Study text:
Thursday, April 11, 2019

The Haute-Savoie: Annecy, Talloires, a magical alpine hideaway and mouthwateringly melty cheeses in France.


Talloires, France. Photo ©Alison Plummer
Sun-drenched and sparkling one minute, moody and brooding the next, Lake Annecy is beautiful and as entertaining to watch as any film as the light cycles across it through the day. Our vantage point is high on a hill above Talloires, a gorgeous village a short drive from the historic city of Annecy and home of the Michelin-starred Auberge du Pere Bise on the waterfront. 




Lake Annecy from Talloires. Photo © Alison Plummer
Talloires is a brilliant base for hiking, biking and watersports in summer with easy access to the ski fields and resorts of Chamonix Mont Blanc in winter. The village is also only half an hour's drive or so from Geneva Airport in neighbouring Switzerland, so it's easy to fly and drive. (easyJet.)

Information supplied:
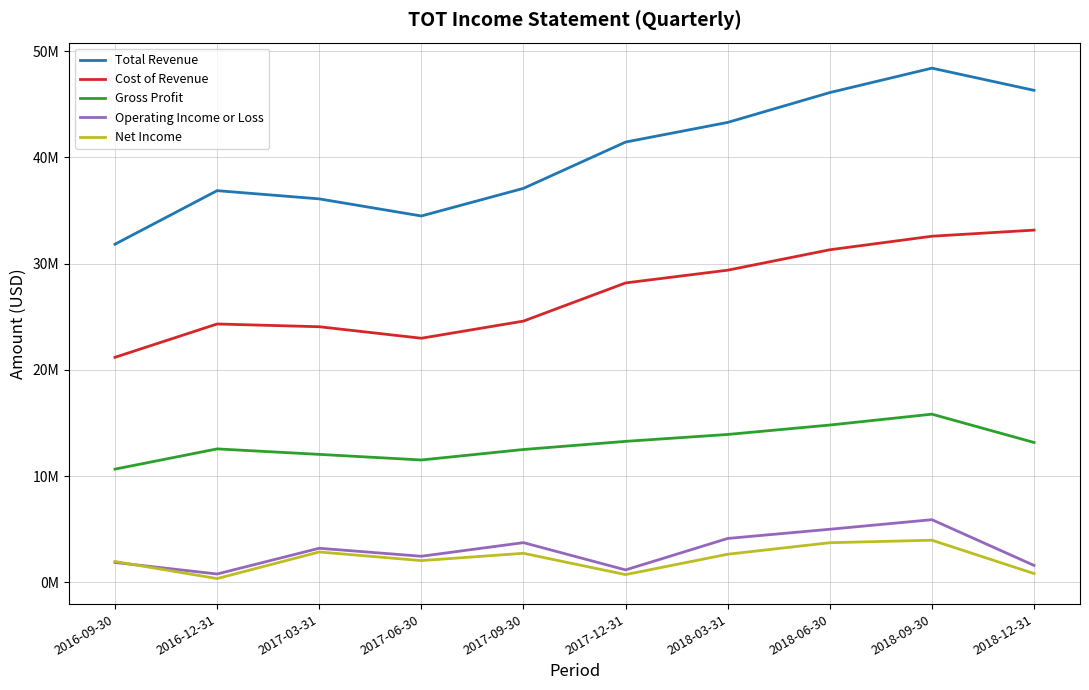

What is the difference between the highest and lowest values at 2017-09-30?

34358000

Work request 1: Duplicate the Lake Annecy passage from "Talloires, France. Photo" to "on the waterfront.", word for word.
Work request 2: Recast the paragraph of the Lake Annecy passage that opens "Talloires is a brilliant base" as a brief bulleted list, retaining its main facts.
Work request 3:
Indicate whether each statement agrees with the Lake Annecy passage. For each, answer yes or no, and quote the words that decide it.
(a) Talloires lies a short drive from the city of Annecy.
(b) The Auberge du Pere Bise is in the city of Annecy.
(c) Geneva Airport is located in France.
The listing above is separate material, unrelated to the Lake Annecy passage.

Exercise solution 1:
Talloires, France. Photo ©Alison Plummer
Sun-drenched and sparkling one minute, moody and brooding the next, Lake Annecy is beautiful and as entertaining to watch as any film as the light cycles across it through the day. Our vantage point is high on a hill above Talloires, a gorgeous village a short drive from the historic city of Annecy and home of the Michelin-starred Auberge du Pere Bise on the waterfront.

Exercise solution 2:
- Talloires is an excellent base for hiking, biking and watersports in summer.
- In winter, it offers easy access to the ski fields and resorts of Chamonix Mont Blanc.
- The village is about half an hour's drive from Geneva Airport in neighboring Switzerland, so flying and driving there is easy.

Exercise solution 3:
(a) Yes: "a gorgeous village a short drive from the historic city of Annecy"
(b) No: "home of the Michelin-starred Auberge du Pere Bise on the waterfront"
(c) No: "Geneva Airport in neighbouring Switzerland"